Interspersed among the studies and sketches in the numerous sketchbooks I've kept for over nearly 40 years are a host of jottings, observations and reflections on my journey as an artist and teacher. Most of them are ungrammatical phrasings that arose spontaneously. All of them were attempts to fix ideas that arose in action, before they fled.

Remarks to students:

• See the serendipity in limitation. Work with what is possible within self-imposed limits.

• The rudiments of the pictorial language - a way to see beyond and beneath the apparent isolation of things.

• Realize what's at stake when you start dickering with what's in front of you, thinking that to do so is "creative." The total visual field with its web of relations and spatial markers, divisions, and tensions go out the window and all you're left with is a mental image of the objects and the Herculean task of relating them spatially by purely invented means. You don't want a collage of left-brain inventory markers. Sift, winnow and reduce by engaging with what's there, not by arrogantly ignoring it.

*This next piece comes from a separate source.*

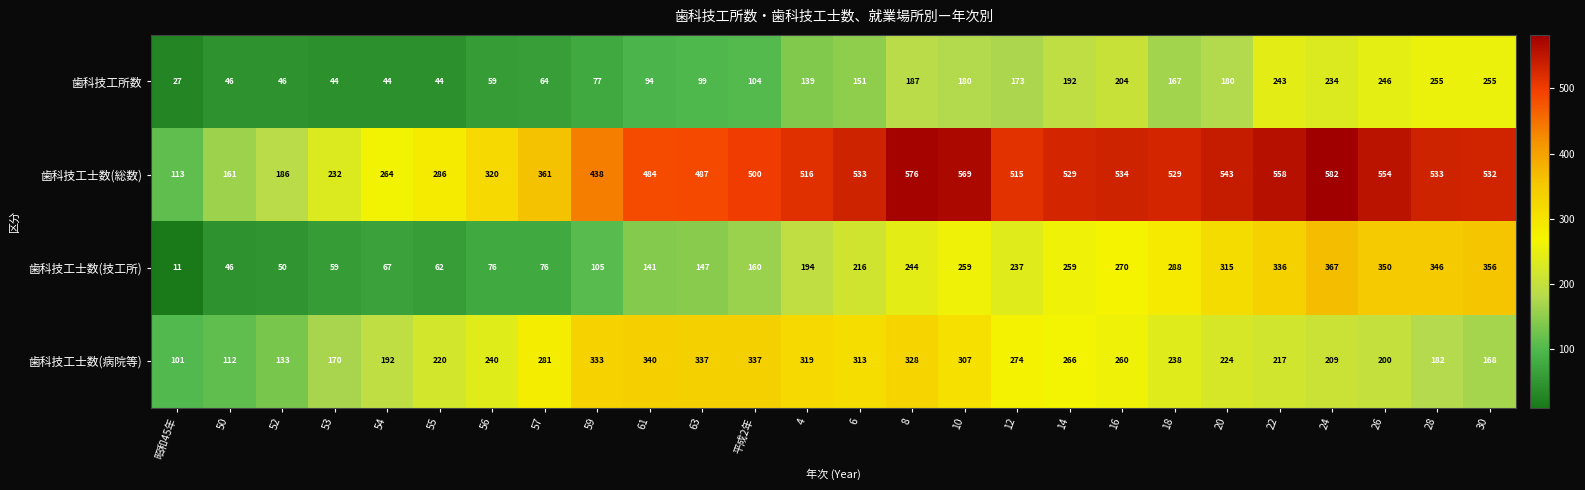

At which label is 歯科技工士数(技工所) closest to 189?

4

• Argument for painting that is about, involved with, inspired by, a visual-sensual experience, rather than a mental, notional, conceptually based experience. Why? The latter is our ordinary, everyday way of experiencing the world. It's thrice removed from the actual body experience. Sensation garbled by the mind and ego, regurgitated as symbols. Look for actual visual energy, the raw, uncensored "feeling" of color, light, shape, form, space.

• There is a "feng-shui" of painting - the pattern or flow of energy in and through a painting.

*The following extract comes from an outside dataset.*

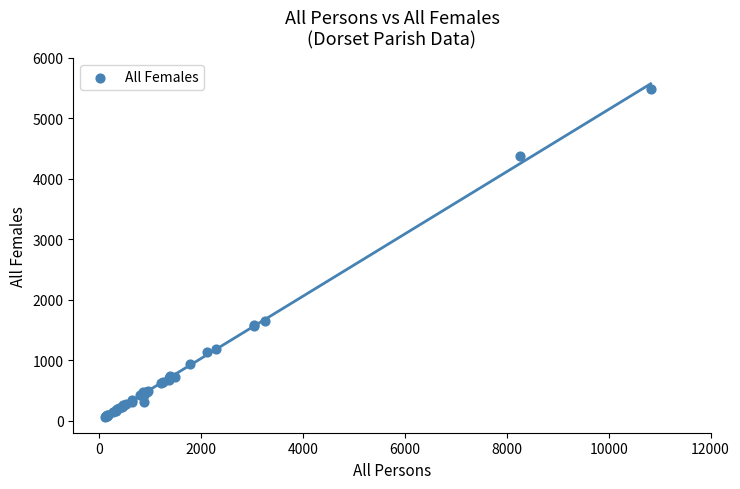

What Y value in the scatter plot is closest to 2773?

1653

• Beware of the instant recognizibility of shapes. The idea of things (boats, bottles, eyes, e.g.) stays constant. A painting of boats is a painting of boats is a painting of boats. Approaching painting through your head fails to take into account that a given view, experience, or time of day, may not have any visual energy. It's merely a nice idea of a painting. We want it to have force and presence through particularities of form.

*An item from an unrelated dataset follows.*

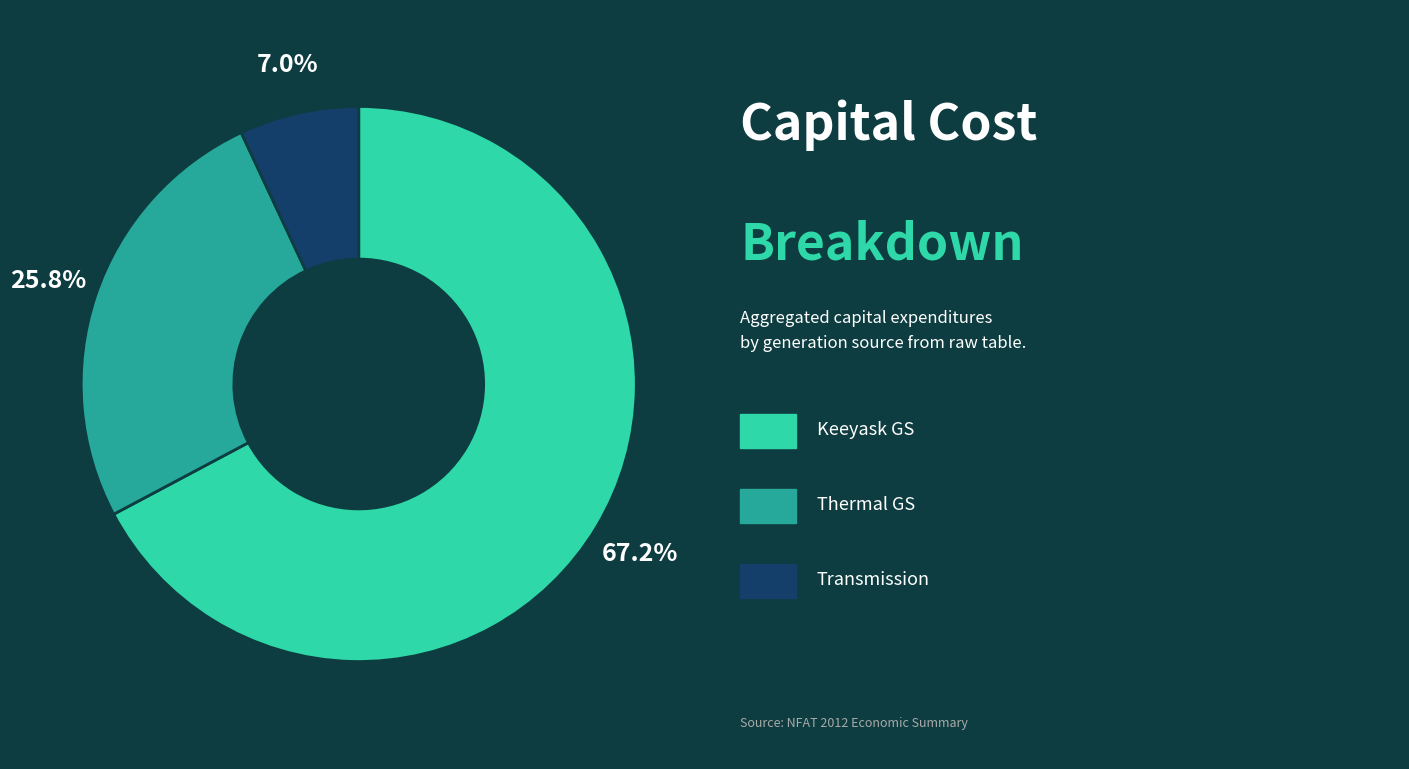

Does any single category account for the majority?

Yes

• Don't be a tourist when you paint. Paint the same thing repeatedly until you can begin to take some of the more obvious beauties for granted. Then you may start to find out what is personal, what speaks to your individual soul and sensibility, and find the way that you need to do the painting. This is what makes for originality, not some technique for its own sake.

• Make the time of day the subject of your painting. Make that the issue, rather than thinking of things as your subject. Deal with the quality of light that a two-hour period presents to you. See what happens. "Morning, 8:30 a.m." (Whatever the subject happens to be.)

• Think about your orientation to the sun as an issue rather than focusing totally on the fact that you want to paint a lobster boat. Stop borrowing on references to actual things to make your images interesting. Look for visual situations: color and shape dynamics, rhythms, repetitions, oppositions.

• Think about and enjoy the choices you make and try to witness how they bring about little revolutions in how you see, and what your eye experiences, and how this impacts upon your emotions. Painting is a perceptual process that takes place in time.

• The way the total space is interpreted, the observation of the instance, is what counts, not the things or the situations in themselves.

• When you draw a line in response to a thing before you, you address its existence, its reality, its nature, so be reverent, unassuming. Don't assume that the first line you draw is it. Probe. Ask questions with your lines. Nothing in life exists in itself. Everything is suspended in a web of relationships. Arrive at your drawing by studying, and searching out these correspondences.